START Provided data
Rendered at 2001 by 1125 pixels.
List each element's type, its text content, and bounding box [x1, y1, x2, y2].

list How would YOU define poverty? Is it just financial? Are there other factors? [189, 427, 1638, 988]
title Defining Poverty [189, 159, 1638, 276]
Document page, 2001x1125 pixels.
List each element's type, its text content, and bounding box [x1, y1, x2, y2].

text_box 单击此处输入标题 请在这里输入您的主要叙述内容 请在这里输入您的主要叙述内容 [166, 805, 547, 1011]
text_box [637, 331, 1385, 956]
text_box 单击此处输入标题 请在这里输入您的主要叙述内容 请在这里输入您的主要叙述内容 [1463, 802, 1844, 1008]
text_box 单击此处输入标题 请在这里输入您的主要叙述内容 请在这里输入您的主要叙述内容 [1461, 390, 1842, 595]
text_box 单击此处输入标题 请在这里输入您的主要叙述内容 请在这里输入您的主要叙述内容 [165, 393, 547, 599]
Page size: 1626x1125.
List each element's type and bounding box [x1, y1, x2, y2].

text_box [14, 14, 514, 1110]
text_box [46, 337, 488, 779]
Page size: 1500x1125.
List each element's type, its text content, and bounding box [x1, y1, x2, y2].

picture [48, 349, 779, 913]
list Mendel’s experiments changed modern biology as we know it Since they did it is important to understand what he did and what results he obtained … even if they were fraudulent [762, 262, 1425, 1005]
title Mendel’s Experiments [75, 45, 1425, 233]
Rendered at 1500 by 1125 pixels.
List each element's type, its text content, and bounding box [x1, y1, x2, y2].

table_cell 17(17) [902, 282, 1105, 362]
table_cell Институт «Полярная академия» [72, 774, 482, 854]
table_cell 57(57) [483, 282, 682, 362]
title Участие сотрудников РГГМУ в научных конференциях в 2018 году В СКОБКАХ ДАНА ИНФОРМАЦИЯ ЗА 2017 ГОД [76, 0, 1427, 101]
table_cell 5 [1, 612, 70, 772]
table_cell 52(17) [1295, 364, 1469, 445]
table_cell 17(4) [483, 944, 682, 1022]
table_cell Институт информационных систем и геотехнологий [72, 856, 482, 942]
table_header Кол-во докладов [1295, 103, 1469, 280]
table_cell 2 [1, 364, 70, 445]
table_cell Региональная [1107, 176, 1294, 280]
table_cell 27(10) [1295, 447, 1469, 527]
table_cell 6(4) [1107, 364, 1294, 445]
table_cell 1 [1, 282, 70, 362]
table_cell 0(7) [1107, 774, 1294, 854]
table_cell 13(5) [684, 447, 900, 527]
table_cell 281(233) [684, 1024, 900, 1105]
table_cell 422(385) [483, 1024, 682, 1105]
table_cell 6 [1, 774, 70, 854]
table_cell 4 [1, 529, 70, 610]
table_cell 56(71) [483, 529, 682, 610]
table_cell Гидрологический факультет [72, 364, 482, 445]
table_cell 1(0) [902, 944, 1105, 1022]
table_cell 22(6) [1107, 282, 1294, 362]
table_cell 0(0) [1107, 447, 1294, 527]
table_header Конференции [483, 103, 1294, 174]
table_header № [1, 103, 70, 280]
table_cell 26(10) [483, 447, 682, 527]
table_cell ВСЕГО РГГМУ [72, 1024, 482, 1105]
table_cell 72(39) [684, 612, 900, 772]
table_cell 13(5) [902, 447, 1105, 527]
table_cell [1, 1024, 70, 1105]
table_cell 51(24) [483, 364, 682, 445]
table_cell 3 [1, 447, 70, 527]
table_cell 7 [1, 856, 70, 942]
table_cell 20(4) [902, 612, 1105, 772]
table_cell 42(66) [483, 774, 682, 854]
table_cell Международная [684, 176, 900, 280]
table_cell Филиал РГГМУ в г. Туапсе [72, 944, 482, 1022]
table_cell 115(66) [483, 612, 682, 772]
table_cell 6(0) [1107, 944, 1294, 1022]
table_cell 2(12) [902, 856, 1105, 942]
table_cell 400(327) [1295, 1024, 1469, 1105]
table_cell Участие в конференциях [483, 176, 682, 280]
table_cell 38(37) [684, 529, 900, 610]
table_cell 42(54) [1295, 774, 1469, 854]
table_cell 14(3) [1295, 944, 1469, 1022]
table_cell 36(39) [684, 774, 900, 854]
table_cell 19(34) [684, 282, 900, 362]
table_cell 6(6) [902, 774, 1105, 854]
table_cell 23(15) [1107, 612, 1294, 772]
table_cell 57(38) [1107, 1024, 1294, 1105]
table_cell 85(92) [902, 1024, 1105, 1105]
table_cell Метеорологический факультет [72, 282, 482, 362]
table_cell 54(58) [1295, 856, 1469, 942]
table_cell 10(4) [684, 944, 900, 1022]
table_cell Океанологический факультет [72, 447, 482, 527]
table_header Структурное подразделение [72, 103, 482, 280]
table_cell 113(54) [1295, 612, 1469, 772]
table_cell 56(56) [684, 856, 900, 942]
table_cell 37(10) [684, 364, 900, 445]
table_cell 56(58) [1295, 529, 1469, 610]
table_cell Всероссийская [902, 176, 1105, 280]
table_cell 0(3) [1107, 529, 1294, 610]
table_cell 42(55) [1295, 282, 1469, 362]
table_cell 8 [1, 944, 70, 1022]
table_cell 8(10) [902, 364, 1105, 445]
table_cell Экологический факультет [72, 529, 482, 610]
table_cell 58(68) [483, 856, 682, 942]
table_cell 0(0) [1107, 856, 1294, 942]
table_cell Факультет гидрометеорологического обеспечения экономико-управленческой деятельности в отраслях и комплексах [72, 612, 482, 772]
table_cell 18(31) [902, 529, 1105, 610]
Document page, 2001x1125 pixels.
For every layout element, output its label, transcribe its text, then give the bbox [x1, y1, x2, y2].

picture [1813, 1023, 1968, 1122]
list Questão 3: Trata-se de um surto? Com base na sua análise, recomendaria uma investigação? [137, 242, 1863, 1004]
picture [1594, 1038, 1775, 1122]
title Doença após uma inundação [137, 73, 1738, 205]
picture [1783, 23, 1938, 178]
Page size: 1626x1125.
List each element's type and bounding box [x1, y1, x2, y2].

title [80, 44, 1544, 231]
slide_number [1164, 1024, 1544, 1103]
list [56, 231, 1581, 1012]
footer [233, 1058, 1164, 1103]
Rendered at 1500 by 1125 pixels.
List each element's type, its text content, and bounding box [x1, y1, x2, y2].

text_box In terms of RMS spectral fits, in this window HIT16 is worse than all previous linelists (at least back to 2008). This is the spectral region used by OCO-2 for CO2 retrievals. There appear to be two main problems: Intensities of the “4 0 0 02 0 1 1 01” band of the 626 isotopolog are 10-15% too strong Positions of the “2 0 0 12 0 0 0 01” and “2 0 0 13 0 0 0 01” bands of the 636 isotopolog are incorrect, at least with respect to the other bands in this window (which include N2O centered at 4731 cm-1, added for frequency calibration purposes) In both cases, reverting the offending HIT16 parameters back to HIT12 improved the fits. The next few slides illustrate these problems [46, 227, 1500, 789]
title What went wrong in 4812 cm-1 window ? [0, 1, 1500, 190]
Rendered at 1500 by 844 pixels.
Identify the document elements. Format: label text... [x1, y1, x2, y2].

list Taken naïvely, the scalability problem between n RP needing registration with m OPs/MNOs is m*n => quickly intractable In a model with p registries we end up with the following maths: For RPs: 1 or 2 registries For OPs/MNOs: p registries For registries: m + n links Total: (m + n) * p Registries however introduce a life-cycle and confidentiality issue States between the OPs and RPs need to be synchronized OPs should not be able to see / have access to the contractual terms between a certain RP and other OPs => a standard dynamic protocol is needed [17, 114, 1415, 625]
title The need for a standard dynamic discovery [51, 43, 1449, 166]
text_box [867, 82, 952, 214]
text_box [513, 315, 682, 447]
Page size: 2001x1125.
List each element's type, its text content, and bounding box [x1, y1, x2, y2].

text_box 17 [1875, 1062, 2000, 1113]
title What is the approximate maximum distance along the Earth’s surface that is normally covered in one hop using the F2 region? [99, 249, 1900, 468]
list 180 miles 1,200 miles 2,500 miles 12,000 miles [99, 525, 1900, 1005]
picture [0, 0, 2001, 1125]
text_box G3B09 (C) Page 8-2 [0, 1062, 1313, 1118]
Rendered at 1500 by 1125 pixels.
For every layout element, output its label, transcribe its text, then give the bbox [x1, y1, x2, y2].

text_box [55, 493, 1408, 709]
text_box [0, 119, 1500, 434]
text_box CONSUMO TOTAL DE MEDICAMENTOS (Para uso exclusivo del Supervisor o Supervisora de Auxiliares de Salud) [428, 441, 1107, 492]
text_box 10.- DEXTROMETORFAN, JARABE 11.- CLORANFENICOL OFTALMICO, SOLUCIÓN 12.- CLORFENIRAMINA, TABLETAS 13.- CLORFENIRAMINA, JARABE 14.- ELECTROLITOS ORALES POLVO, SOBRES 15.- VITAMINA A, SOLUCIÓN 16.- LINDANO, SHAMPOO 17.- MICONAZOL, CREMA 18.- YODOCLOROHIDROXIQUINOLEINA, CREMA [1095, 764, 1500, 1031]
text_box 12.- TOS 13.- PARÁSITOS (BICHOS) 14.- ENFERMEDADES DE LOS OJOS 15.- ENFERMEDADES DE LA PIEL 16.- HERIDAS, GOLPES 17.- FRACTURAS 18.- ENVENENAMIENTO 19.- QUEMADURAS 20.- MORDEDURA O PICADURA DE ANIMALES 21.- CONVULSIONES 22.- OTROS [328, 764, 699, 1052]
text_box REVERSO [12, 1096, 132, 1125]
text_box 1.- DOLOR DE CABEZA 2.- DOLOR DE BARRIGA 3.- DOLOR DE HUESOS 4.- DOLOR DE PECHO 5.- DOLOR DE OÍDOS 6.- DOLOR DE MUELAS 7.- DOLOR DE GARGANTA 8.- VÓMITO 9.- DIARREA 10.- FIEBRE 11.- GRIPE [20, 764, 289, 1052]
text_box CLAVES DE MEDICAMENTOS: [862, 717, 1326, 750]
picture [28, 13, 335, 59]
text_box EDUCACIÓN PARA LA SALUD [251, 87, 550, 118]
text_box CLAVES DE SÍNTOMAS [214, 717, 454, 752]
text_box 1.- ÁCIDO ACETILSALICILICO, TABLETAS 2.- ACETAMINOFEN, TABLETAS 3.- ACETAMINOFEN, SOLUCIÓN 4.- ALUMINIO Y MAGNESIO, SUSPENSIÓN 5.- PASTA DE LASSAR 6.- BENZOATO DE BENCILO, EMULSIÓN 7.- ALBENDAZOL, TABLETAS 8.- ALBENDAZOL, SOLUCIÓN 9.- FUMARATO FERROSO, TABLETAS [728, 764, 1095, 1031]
END Provided data
> What to work on
If a line in the records contains the word "size", copy it.

> Written answer
Page size: 1626x1125.
Page size: 1500x1125.
Page size: 1626x1125.
Page size: 2001x1125.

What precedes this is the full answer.